SHORT TASK A:
In the car emissions article below, why are cleaner cars not more expensive once full lifecycle costs are counted? Answer in one to three sentences.
SHORT TASK B:
Copy from the car emissions article below the part that opens with the words containing "A few big-picture" and closes with "higher upfront costs.)".

DOCUMENT SECTION:
^^^^^^^^^^^^^^^^

Turns out, most of them.

chevy suburban
The Chevy Suburban, the most climate-hostile vehicle available on the US market.

Climate targets can seem distant and abstract. Two degrees. Eighty percent by 2050. What do they mean for us, for choices we make today?

Help has arrived, at least for cars, in the form of a nifty new interactive tool created by researchers at MIT. It places consumer automotive choices in the context of long-term climate targets.

More simply: It tells you the climate impact of your car.

It’s based on new research just published in Environmental Science & Technology, which quantifies both the carbon intensity (carbon emissions per mile) and the costs (vehicle, fuel, and maintenance costs per mile) of 125 light-duty vehicle models currently on the market in the US.

You can plug in any model (along with your location — the carbon intensity of the electricity supply varies from region to region) and find out how clean and/or cheap your car is. You can also see whether its emissions are commensurate with 2030, 2040, or 2050 climate targets.

If you want to get extra-nerdy, you can tweak almost any of the variables, including fuel costs, electricity costs, how often plug-in hybrids actually get plugged in, what emissions from various sources are, etc. You can even change the color scheme.

I’ll embed it at the bottom of this post, but it’s a little finicky, so you’ll probably have to go over to Carbon Counter to really play with it.

cars, costs and lifecycle ghgs (EST)

A few big-picture results from the study:

  • Contrary to popular opinion, cleaner cars are not more expensive — in fact, some of the most climate-friendly cars are the least expensive, once full lifecycle costs are taken into account. (Hybrid and battery electric vehicles, or BEVs, tend to have lower fuel and maintenance costs, which make up for their higher upfront costs.)

^^^^^^^^^^^^^^^^

MATERIAL:
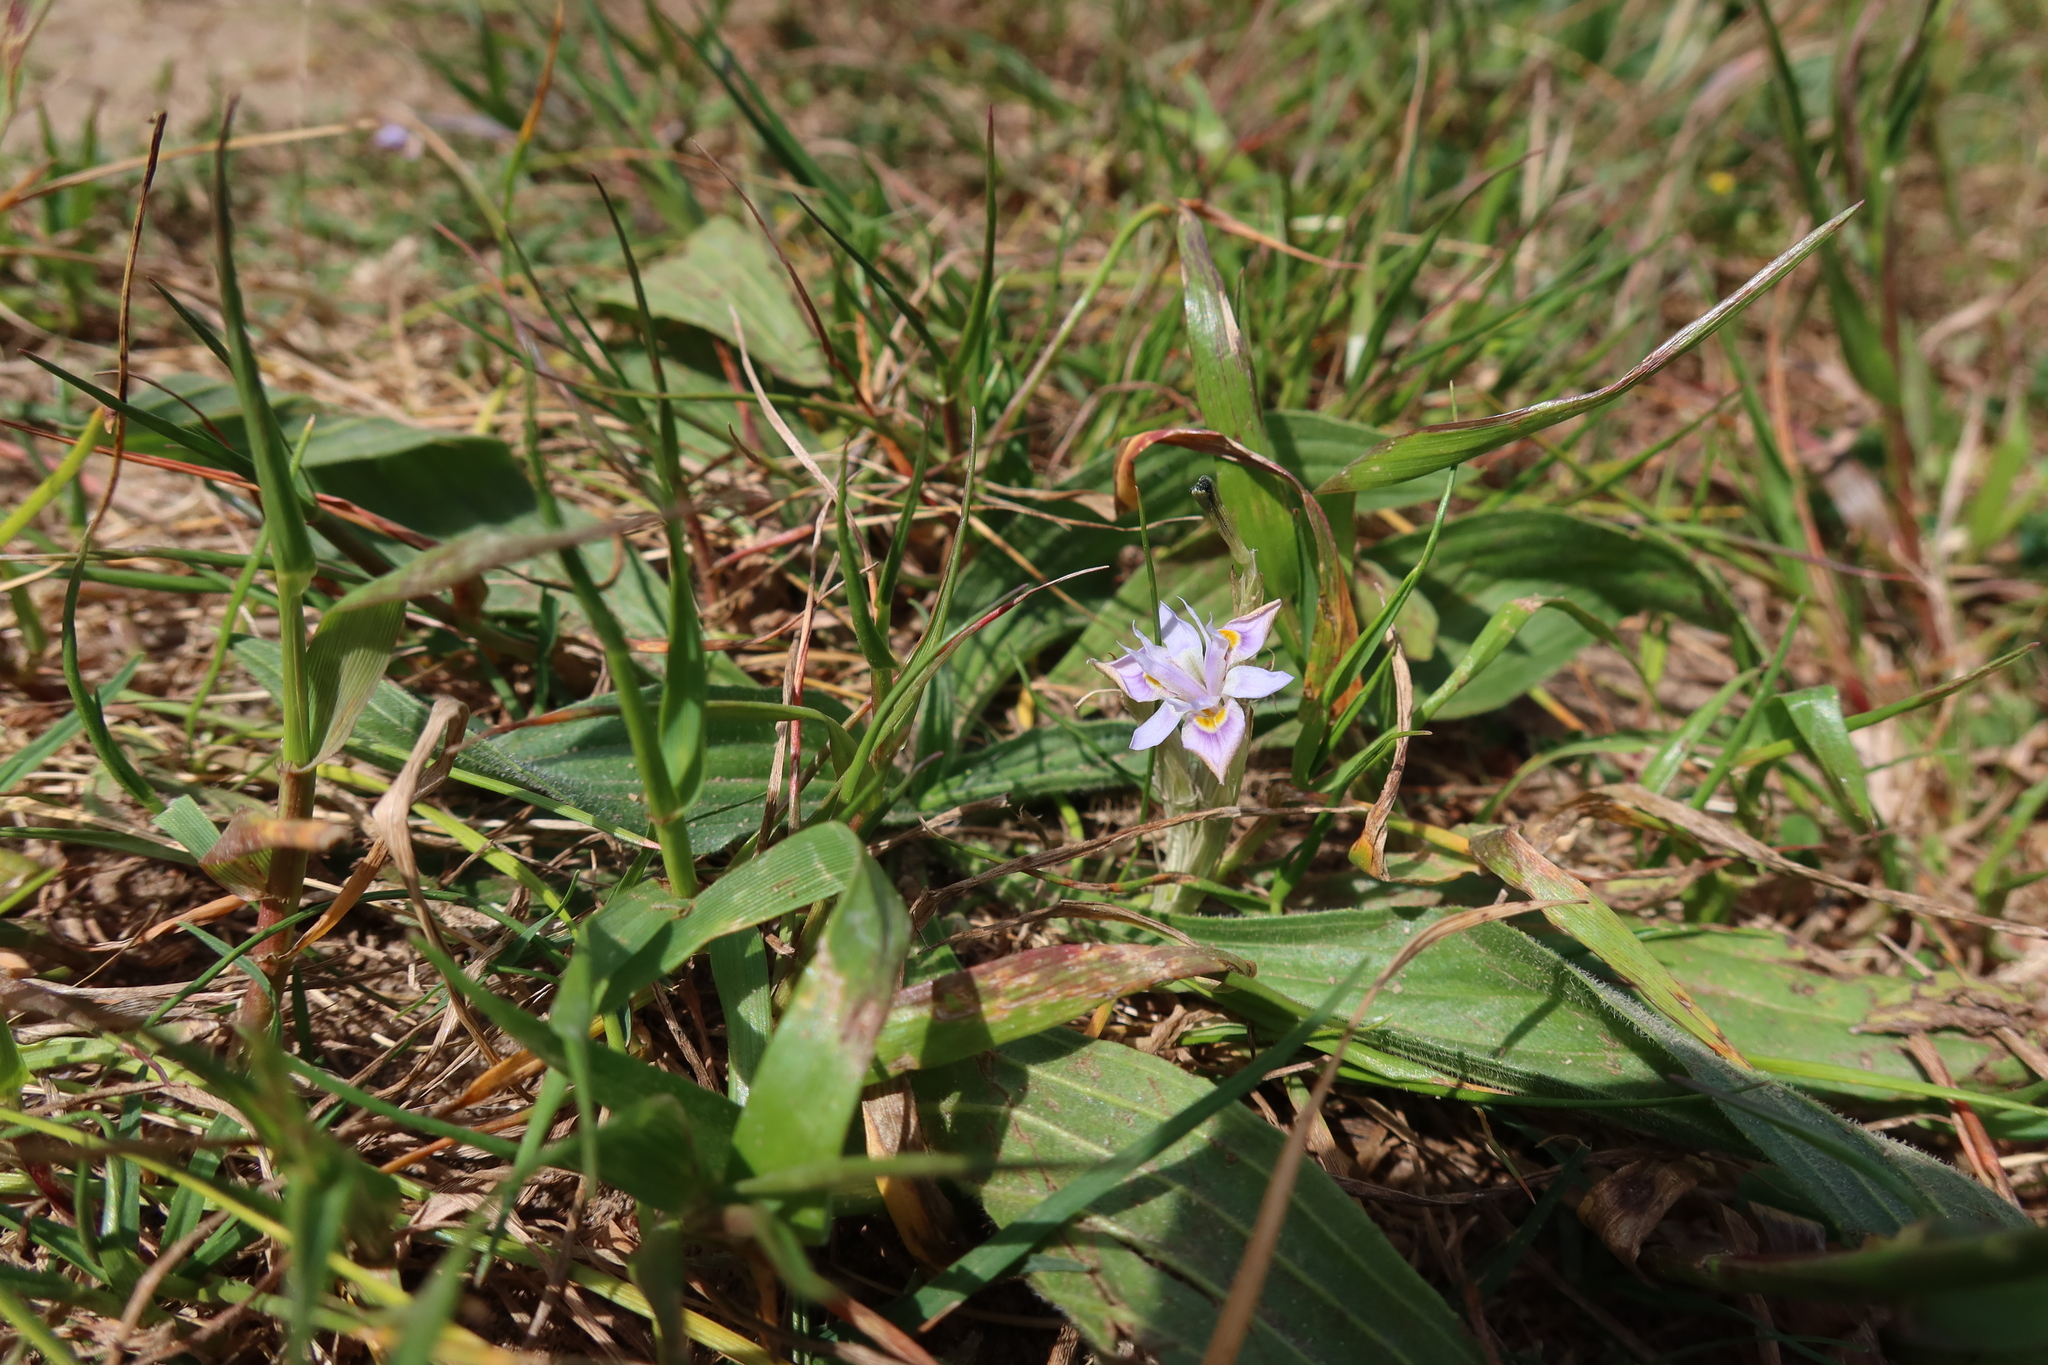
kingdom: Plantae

^^^^^^^^^^^^^^^^

RESPONSE A:
Hybrid and battery electric vehicles tend to have lower fuel and maintenance costs. Those savings make up for their higher upfront costs, so some of the most climate-friendly cars end up among the least expensive.

RESPONSE B:
A few big-picture results from the study:

  • Contrary to popular opinion, cleaner cars are not more expensive — in fact, some of the most climate-friendly cars are the least expensive, once full lifecycle costs are taken into account. (Hybrid and battery electric vehicles, or BEVs, tend to have lower fuel and maintenance costs, which make up for their higher upfront costs.)